» Exercise aim
Using the listing, copy each whole line that features "down".

» Collected data
**********

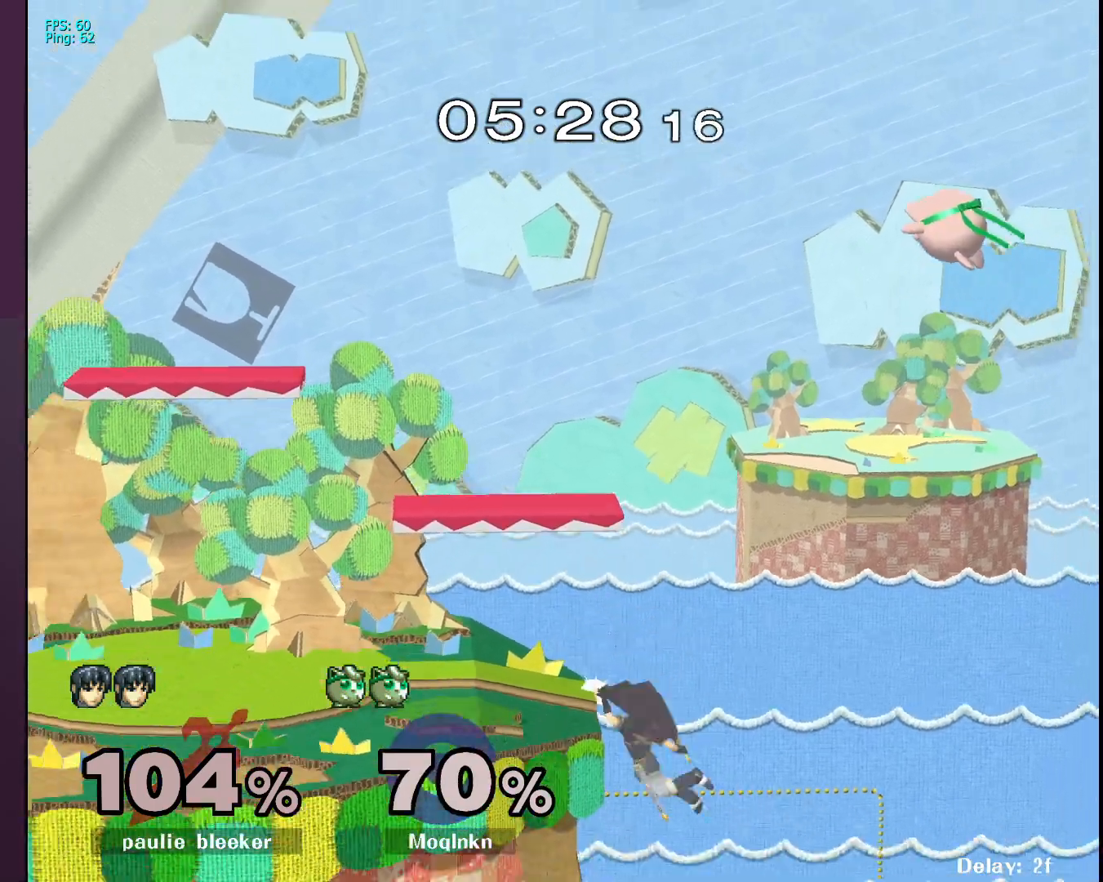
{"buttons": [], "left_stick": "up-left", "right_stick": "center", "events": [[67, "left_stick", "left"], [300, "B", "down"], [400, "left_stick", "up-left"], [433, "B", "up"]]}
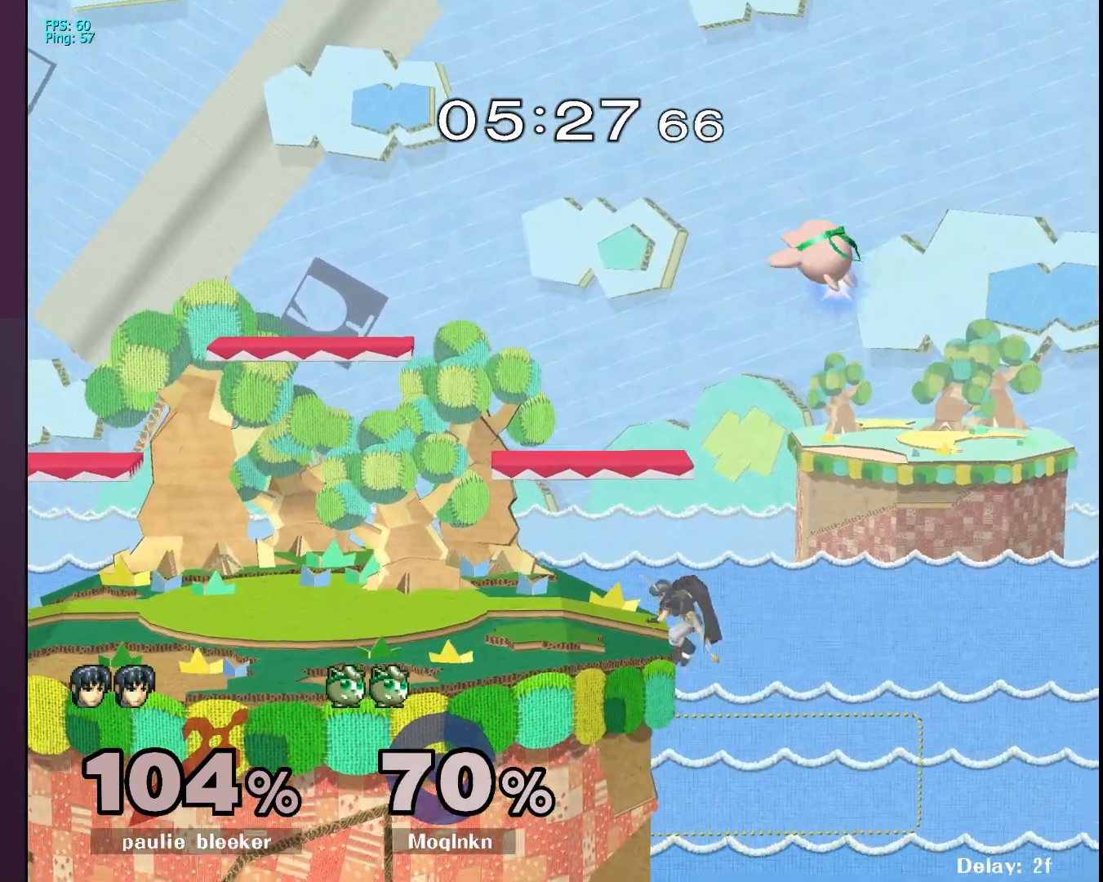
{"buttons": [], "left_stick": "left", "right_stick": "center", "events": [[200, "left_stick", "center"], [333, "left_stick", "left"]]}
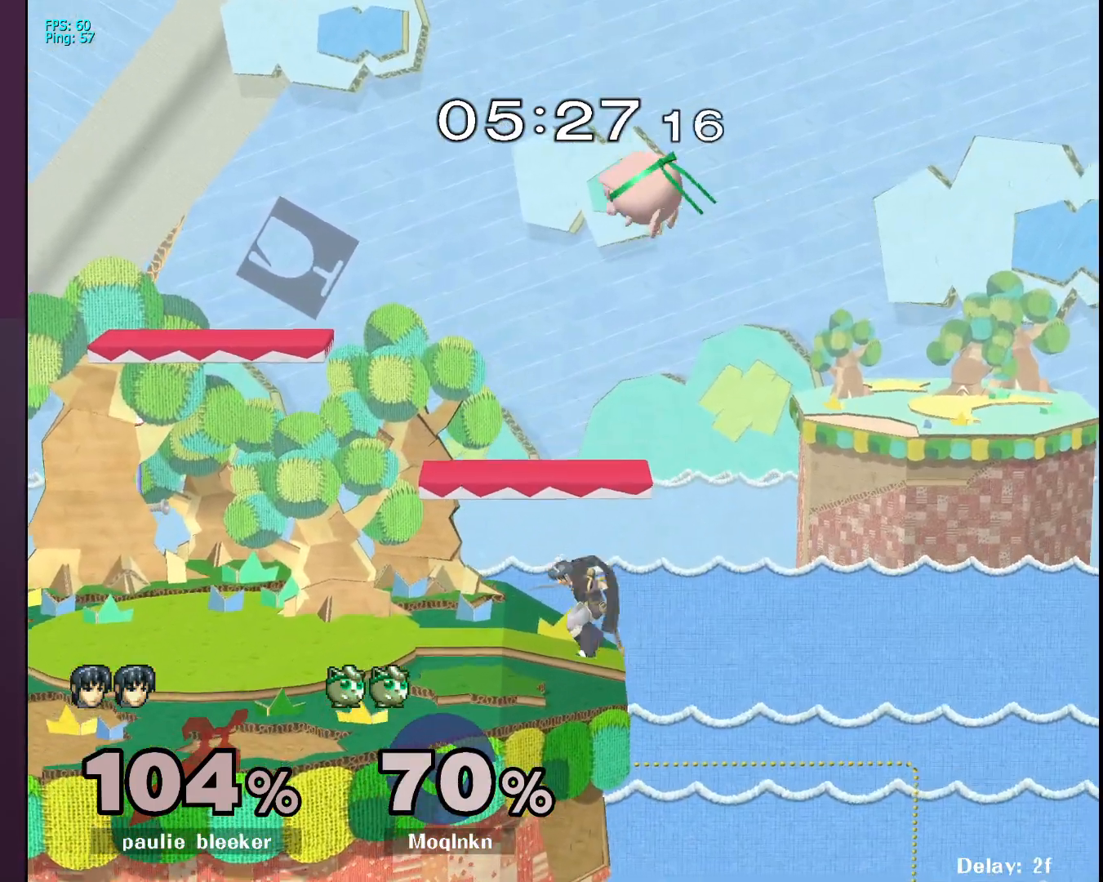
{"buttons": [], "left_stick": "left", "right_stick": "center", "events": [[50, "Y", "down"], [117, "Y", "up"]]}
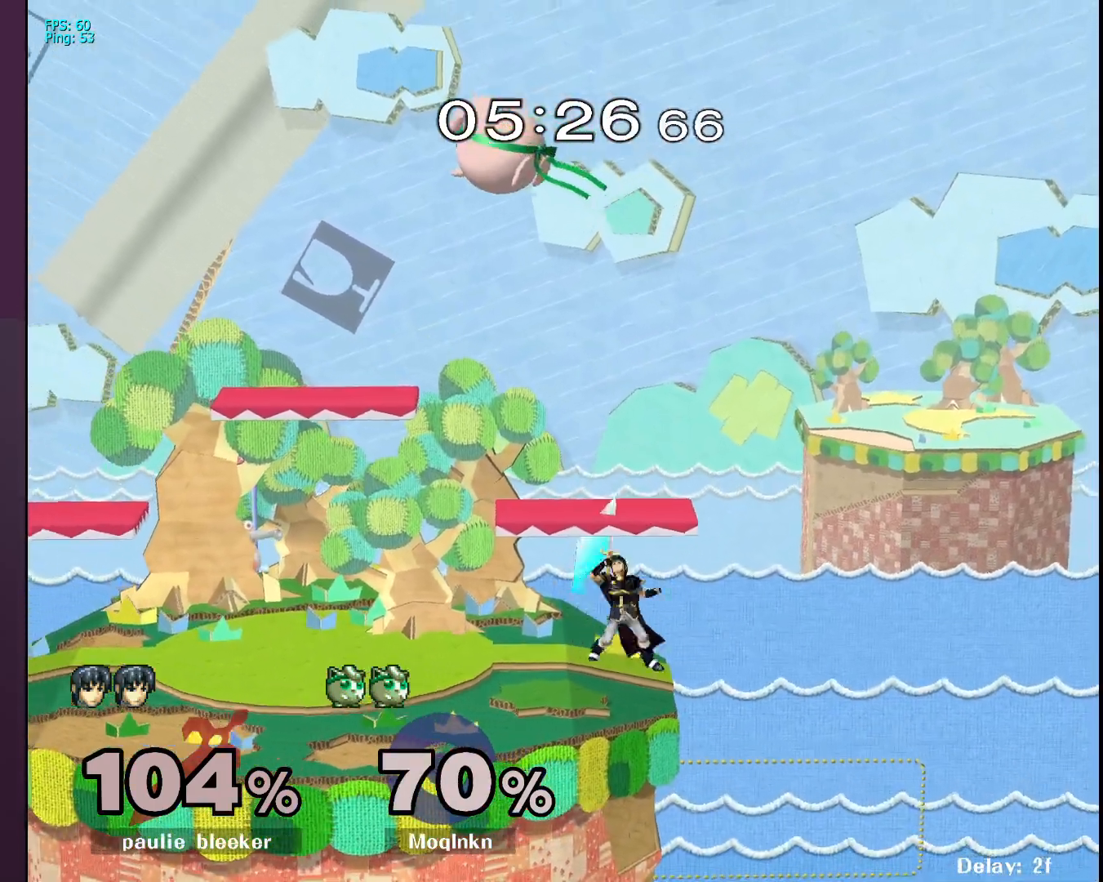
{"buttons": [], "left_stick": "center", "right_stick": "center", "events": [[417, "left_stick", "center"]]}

**********

» Task response
{"buttons": [], "left_stick": "up-left", "right_stick": "center", "events": [[67, "left_stick", "left"], [300, "B", "down"], [400, "left_stick", "up-left"], [433, "B", "up"]]}
{"buttons": [], "left_stick": "left", "right_stick": "center", "events": [[50, "Y", "down"], [117, "Y", "up"]]}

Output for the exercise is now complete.